» Task description: Omit every picture. Return all other data as it stands.

Saved entries
□ □ □ □ □ □ □

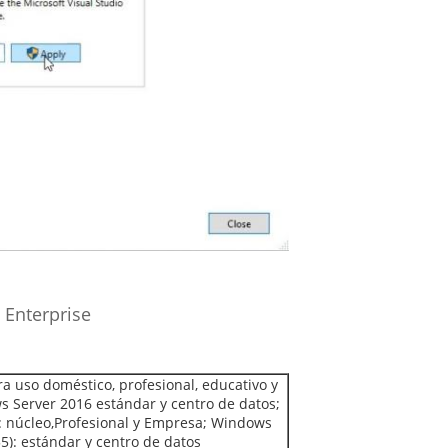
 Enterprise
a uso doméstico, profesional, educativo y
s Server 2016 estándar y centro de datos;
: núcleo,Profesional y Empresa; Windows
5): estándar y centro de datos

□ □ □ □ □ □ □

» Response:
 Enterprise
a uso doméstico, profesional, educativo y
s Server 2016 estándar y centro de datos;
: núcleo,Profesional y Empresa; Windows
5): estándar y centro de datos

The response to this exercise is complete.